# Effecient creation of a sudoku/permutatation state

I have $$n^2$$ qubits indexed $$|x_{i,j}\rangle\, i,j \in \{0,...,n-1\}$$ and want to create the state $$|\psi\rangle = \frac{1}{\sqrt{n!}}\sum _{x\in S} |x\rangle$$ where $$x\in S \iff \forall i\, \sum_{j}x_{i,j}=1,\, \forall j\, \sum_{i}x_{i,j}=1$$.

Can this be done effeciently?

Essenitally the qubits are in an $$n\times n$$ grid and each row and column must have exactly one qubit in $$|1\rangle$$, which corresponds to a permutation. My plan so far is to create a superposition in each row satisfy this property individually and then run a grovers search to make the columns also satisfy the property but this should still require exponential queries.

• A very involved but still polynomial approach might be to prepare a uniform superposition from $1$ to $n!$ in a first register with the number of qubits bounded by the log of Stirling’s formula, then use a bijection from each number in $[1,n!]$ to your permutation matrix in a second $n\times n$-qubit register, then uncompute the first register. The bijection could be a pain and may be based on, e.g., factoradic notation… Commented Jul 30 at 3:00
• Thanks @MarkSpinelli, is there any intuition to why such a bijection would be implementable efficiently? Commented Jul 30 at 8:22

Start by preparing the state equivalent to the identity matrix. i.e., the first qubit of the first row equals one, the second qubit of the second row equals one, ... $$|1000..0,\; 0100..0,\; 0010..0,\; ...,\; 0000..1\rangle$$

Now, we have a list of $$n$$ sorted, repetition-free, elements, each one of them is $$n$$ bits length, and we want to generate the uniform superposition of all possible permutations of these elements.

The paper Improved techniques for preparing eigenstates of fermionic Hamiltonians provides a polynomial time algorithm which does exactly that. (See figure 6 in the preprint for an illustrative example)

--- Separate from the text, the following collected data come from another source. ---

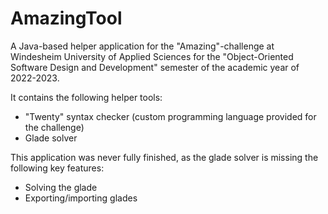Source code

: # AmazingTool
A Java-based helper application for the "Amazing"-challenge at Windesheim University of Applied Sciences for the "Object-Oriented Software Design and Development" semester of the academic year of 2022-2023.

It contains the following helper tools:
- "Twenty" syntax checker (custom programming language provided for the challenge)
- Glade solver

This application was never fully finished, as the glade solver is missing the following key features:
- Solving the glade
- Exporting/importing glades
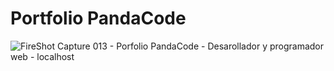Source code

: # Portfolio PandaCode


![FireShot Capture 013 - Porfolio PandaCode - Desarollador y programador web - localhost](https://github.com/user-attachments/assets/b0552caf-b03a-49a3-ad36-a3f0c8577f9b)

• Do you generate a bunch of $W$ states, one for each row? Commented Aug 1 at 11:28
• No. Why would I do that? Commented Aug 1 at 12:10
• I'm just curious how the superposition is created. I follow Fig. 6 of the preprint but I'm not yet seeing how you start off with $I$ as above and then use that to prepare a superposition over other permutations. Commented Aug 1 at 13:28
• Assume $4 \times 4$ matrices. When written in the notation described in my answer, the identity matrix will be $|1000,0100,0010,0001\rangle$. Which can be written as $|1,2,4,8\rangle$ (here, I'm assuming big-endian notation) Now, Apply Fisher-Yates shuffle to these number, you should get the 24 possible permutations which are the 24 possible $4 \times 4$ permutation matrices. Commented Aug 1 at 16:18
• i got it now; nice! Commented Aug 1 at 20:13

Expanding on a comment above, the following might work with a little bit of error and would be polynomial in $$n$$, but would probably be a brutal polynomial with a very deep circuit.

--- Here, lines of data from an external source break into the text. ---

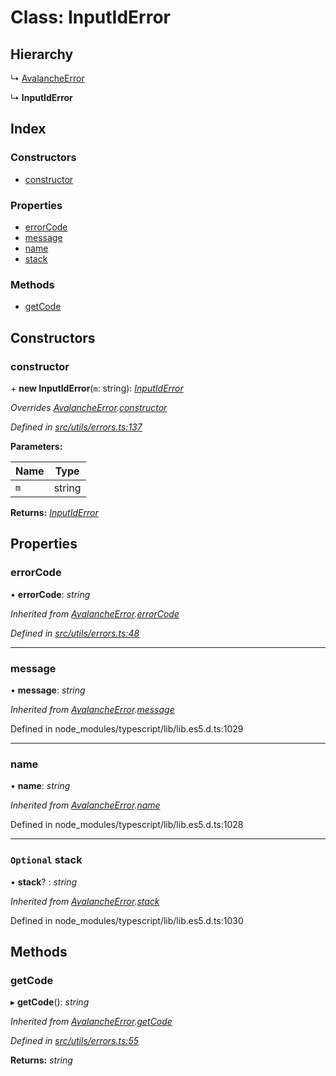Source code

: # Class: InputIdError

## Hierarchy

↳ [AvalancheError](src_utils.avalancheerror)

↳ **InputIdError**

## Index

### Constructors

- [constructor](src_utils.inputiderror#constructor)

### Properties

- [errorCode](src_utils.inputiderror#errorcode)
- [message](src_utils.inputiderror#message)
- [name](src_utils.inputiderror#name)
- [stack](src_utils.inputiderror#optional-stack)

### Methods

- [getCode](src_utils.inputiderror#getcode)

## Constructors

### constructor

\+ **new InputIdError**(`m`: string): _[InputIdError](src_utils.inputiderror)_

_Overrides [AvalancheError](src_utils.avalancheerror).[constructor](src_utils.avalancheerror#constructor)_

_Defined in [src/utils/errors.ts:137](https://github.com/chain4travel/caminojs/blob/3883166/src/utils/errors.ts#L137)_

**Parameters:**

| Name | Type   |
| ---- | ------ |
| `m`  | string |

**Returns:** _[InputIdError](src_utils.inputiderror)_

## Properties

### errorCode

• **errorCode**: _string_

_Inherited from [AvalancheError](src_utils.avalancheerror).[errorCode](src_utils.avalancheerror#errorcode)_

_Defined in [src/utils/errors.ts:48](https://github.com/chain4travel/caminojs/blob/3883166/src/utils/errors.ts#L48)_

---

### message

• **message**: _string_

_Inherited from [AvalancheError](src_utils.avalancheerror).[message](src_utils.avalancheerror#message)_

Defined in node_modules/typescript/lib/lib.es5.d.ts:1029

---

### name

• **name**: _string_

_Inherited from [AvalancheError](src_utils.avalancheerror).[name](src_utils.avalancheerror#name)_

Defined in node_modules/typescript/lib/lib.es5.d.ts:1028

---

### `Optional` stack

• **stack**? : _string_

_Inherited from [AvalancheError](src_utils.avalancheerror).[stack](src_utils.avalancheerror#optional-stack)_

Defined in node_modules/typescript/lib/lib.es5.d.ts:1030

## Methods

### getCode

▸ **getCode**(): _string_

_Inherited from [AvalancheError](src_utils.avalancheerror).[getCode](src_utils.avalancheerror#getcode)_

_Defined in [src/utils/errors.ts:55](https://github.com/chain4travel/caminojs/blob/3883166/src/utils/errors.ts#L55)_

**Returns:** _string_
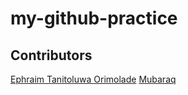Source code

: # my-github-practice

## Contributors

[Ephraim Tanitoluwa Orimolade](mailto:ephraimorimolade608@gmail.com)
[Mubaraq](github.com/mubarraqqq)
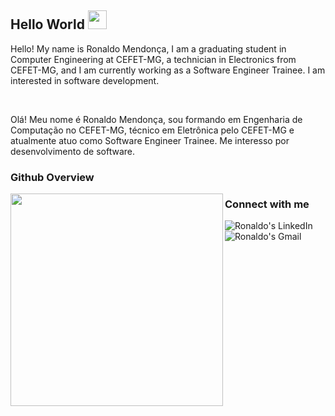 ## Hello World <img src="https://raw.githubusercontent.com/iampavangandhi/iampavangandhi/master/gifs/Hi.gif" width="30px"></h2>

Hello! My name is Ronaldo Mendonça, I am a graduating student in Computer Engineering at CEFET-MG, a technician in Electronics from CEFET-MG, and I am currently working as a Software Engineer Trainee. I am interested in software development.

</p>
<br />
</p>

Olá! Meu nome é Ronaldo Mendonça, sou formando em Engenharia de Computação no CEFET-MG, técnico em Eletrônica pelo CEFET-MG e atualmente atuo como Software Engineer Trainee. Me interesso por desenvolvimento de software.

### Github Overview
<p>
<img style="width:340px" align='left' src="https://github-readme-stats.vercel.app/api/top-langs/?username=ronaldozica&layout=compact"/>
</p>

### Connect with me
<p align="left">
<a href="https://www.linkedin.com/in/ronaldo-zica/">
<img align="left" alt="Ronaldo's LinkedIn" src="https://img.shields.io/badge/linkedin-%230077B5.svg?&style=for-the-badge&logo=linkedin&logoColor=white" />
</a>
<a href="mailto:ronaldomendoncazica@gmail.com">
<img align="left" alt="Ronaldo's Gmail" src="https://img.shields.io/badge/gmail-%23D14836.svg?&style=for-the-badge&logo=gmail&logoColor=white" />
</a>

</p>
<br />
</p>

1. Initially prepare a first register of $$\ln (n!)=n\ln-n+O(\ln n)$$ qubits into a uniform superposition.
2. Use a (polynomial but deep) circuit to prepare a second register into the factoradic notation.
3. This is a bijection between the binary numbers from $$0$$ to roughly $$n!$$ and is achieved with basic algorithms for base conversion - e.g., the same efficient algorithm that lets us write a decimal number in binary would work here.
4. Uncompute the first register by running the above circuit backwards, using the second register to zero out the first.
5. Use an algorithm briefly outlined and discussed with regards to the Lehmer code in the above Wikipedia page to take the factoradic register and prepare a third register into your permutation matrix/Sudoku matrix.
6. This algorithm is also efficient, and you could uncompute the second register and zero it out.

The table in the Wikipedia article shows all the permutation matrices for $$n=4$$, along with their factoradic and decimal notations.

Because Stirling's approximation isn't perfect there will be errors and you would have probably a little higher amplitude on some permutations, but I'm pretty sure it "would work" mostly.